Menos mal que el neón se apagó y así las pirámides aquellas desaparecieron de nuestra vista –quizás es que el antro que anunciaban había llegado al fin de su jornada- porque de lo contrario allí hubiéramos permanecido hasta que el taxista egipcio hubiera desgastado las soberbias rodillas de mi amiga, o hubiera muerto él de lascivia en el trance, o yo de rabia. Mi amiga, no, ella era inmortal, ahora lo comprendo, sólo había sentido entonces la llamada universal de… de la justicia en las relaciones internacionales y eso había sido todo. A ella nada podía pasarle, pues nada malo puede jamás ocurrirle a las almas puras y más si tienen un par de muy estilizadas rodillas.
Ella buscó en el bolso y le tiró encima del asiento libre delantero los dólares convenidos. Nos bajamos. Se arregló un poco el pelo y se estiró la falda verde oliva. El taxi arrancó y pronto le engulleron las fauces de la noche cairota. Nos encaminamos cabizbajos y fúnebres hacia el hotel. Me armé entonces de valor al traspasar el hall y la miré con ojos exasperados, a partes iguales de cólera y de humillación. Chasqueó la lengua y me dijo: “Me daba tanta pena… Tío, eres más tonto”. Y Nefertiti desapareció luego tras la compuerta del ascensor.
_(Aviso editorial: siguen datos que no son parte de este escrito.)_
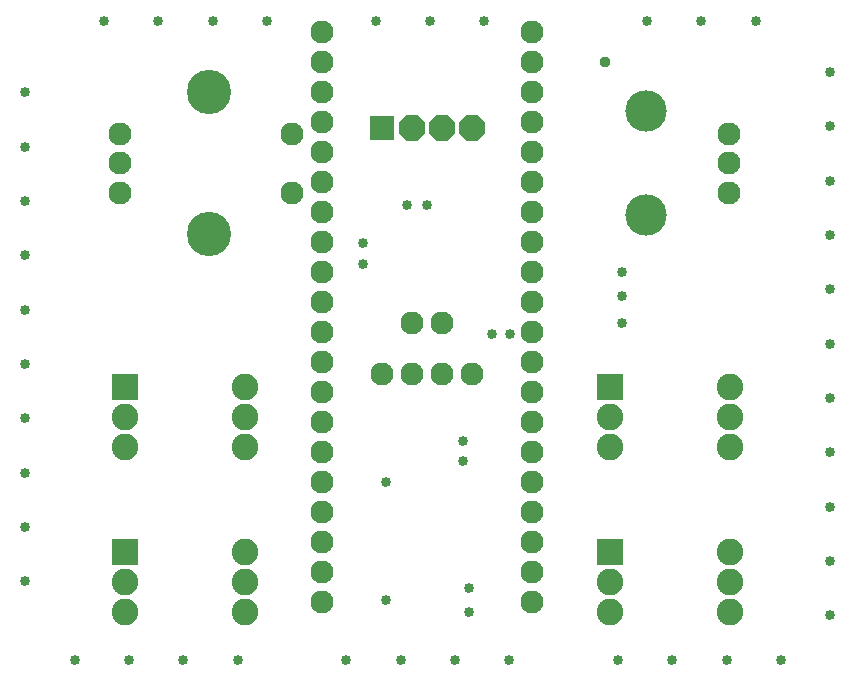
<source format=gbr>
G04 GENERATED BY PULSONIX 12.5 GERBER.DLL 9449*
G04 #@! TF.GenerationSoftware,Pulsonix,Pulsonix,12.5.9449*
G04 #@! TF.CreationDate,2025-01-20T21:22:03--1:00*
G04 #@! TF.Part,Single*
%FSLAX35Y35*%
%LPD*%
%MOMM*%
G04 #@! TF.FileFunction,Soldermask,Bot*
G04 #@! TF.FilePolarity,Negative*
G04 #@! TA.AperFunction,ViaPad*
%ADD76C,0.85400*%
%ADD77C,0.95400*%
G04 #@! TA.AperFunction,ComponentPad*
%ADD78C,1.95400*%
%ADD79C,3.75400*%
%ADD80R,2.15900X2.15900*%
%AMT81*0 Octagon pad*4,1,8,0.44714,1.07950,-0.44714,1.07950,-1.07950,0.44714,-1.07950,-0.44714,-0.44714,-1.07950,0.44714,-1.07950,1.07950,-0.44714,1.07950,0.44714,0.44714,1.07950,0*%
%ADD81T81*%
%ADD82R,2.25400X2.25400*%
%ADD83C,2.25400*%
%ADD84C,3.50400*%
G04 #@! TD.AperFunction*
X0Y0D02*
D02*
D76*
X545800Y1085000D03*
Y1545000D03*
Y2005000D03*
Y2465000D03*
Y2925000D03*
Y3385000D03*
Y3845000D03*
Y4305000D03*
Y4765000D03*
Y5225000D03*
X962008Y420800D03*
X1210000Y5829200D03*
X1422008Y420800D03*
X1670000Y5829200D03*
X1882008Y420800D03*
X2130000Y5829200D03*
X2342008Y420800D03*
X2590000Y5829200D03*
X3262008Y420800D03*
X3400000Y3775000D03*
Y3950000D03*
X3510000Y5829200D03*
X3600000Y925000D03*
Y1925000D03*
X3722008Y420800D03*
X3775000Y4275000D03*
X3950000D03*
X3970000Y5829200D03*
X4182008Y420800D03*
X4250000Y2100000D03*
Y2275000D03*
X4300000Y825000D03*
Y1025000D03*
X4430000Y5829200D03*
X4500000Y3175000D03*
X4642008Y420800D03*
X4650000Y3175000D03*
X5562008Y420800D03*
X5600000Y3275000D03*
Y3500000D03*
Y3700000D03*
X5810000Y5829200D03*
X6022008Y420800D03*
X6270000Y5829200D03*
X6482008Y420800D03*
X6730000Y5829200D03*
X6942008Y420800D03*
X7354200Y795558D03*
Y1255558D03*
Y1715558D03*
Y2175558D03*
Y2635558D03*
Y3095558D03*
Y3555558D03*
Y4015558D03*
Y4475558D03*
Y4935558D03*
Y5395558D03*
D02*
D77*
X5450000Y5484000D03*
D02*
D78*
X1350000Y4375000D03*
Y4625000D03*
Y4875000D03*
X2800000Y4375000D03*
Y4875000D03*
X3061000Y912000D03*
Y1166000D03*
Y1420000D03*
Y1674000D03*
Y1928000D03*
Y2182000D03*
Y2436000D03*
Y2690000D03*
Y2944000D03*
Y3198000D03*
Y3452000D03*
Y3706000D03*
Y3960000D03*
Y4214000D03*
Y4468000D03*
Y4722000D03*
Y4976000D03*
Y5230000D03*
Y5484000D03*
Y5738000D03*
X3569000Y2841500D03*
X3823000D03*
Y3275000D03*
X4077000Y2841500D03*
Y3275000D03*
X4331000Y2841500D03*
X4839000Y912000D03*
Y1166000D03*
Y1420000D03*
Y1674000D03*
Y1928000D03*
Y2182000D03*
Y2436000D03*
Y2690000D03*
Y2944000D03*
Y3198000D03*
Y3452000D03*
Y3706000D03*
Y3960000D03*
Y4214000D03*
Y4468000D03*
Y4722000D03*
Y4976000D03*
Y5230000D03*
Y5484000D03*
Y5738000D03*
X6500000Y4375000D03*
Y4625000D03*
Y4875000D03*
D02*
D79*
X2100000Y4025000D03*
Y5225000D03*
D02*
D80*
X3569000Y4925000D03*
D02*
D81*
X3823000D03*
X4077000D03*
X4331000D03*
D02*
D82*
X1392000Y1329000D03*
Y2729000D03*
X5492000Y1329000D03*
Y2729000D03*
D02*
D83*
X1392000Y821000D03*
Y1075000D03*
Y2221000D03*
Y2475000D03*
X2408000Y821000D03*
Y1075000D03*
Y1329000D03*
Y2221000D03*
Y2475000D03*
Y2729000D03*
X5492000Y821000D03*
Y1075000D03*
Y2221000D03*
Y2475000D03*
X6508000Y821000D03*
Y1075000D03*
Y1329000D03*
Y2221000D03*
Y2475000D03*
Y2729000D03*
D02*
D84*
X5800000Y4185000D03*
Y5065000D03*
X0Y0D02*
M02*

</source>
El día de la caída de Mubarak todo eso volvió a mí en aluvión de jeroglífico remoto. Zapeé, ya te digo, entre todos aquellos rostros exultantes de la Plaza del Tharir cairota, a ver si. Era absurdo, hacia mil años de todo aquello, el taxista sería en todo caso un anciano irreconocible. Preferí resolver al cabo, tras la convulsa pesquisa de un hombre por cientos de pantallas, después de pensarlo bien, que seguro que sería de los de la cuerda de Mubarak, que se le parecería físicamente incluso y que, divina democracia, quizás le habría llegado también a él ahora su San Martín. Ya ves, qué estupidez.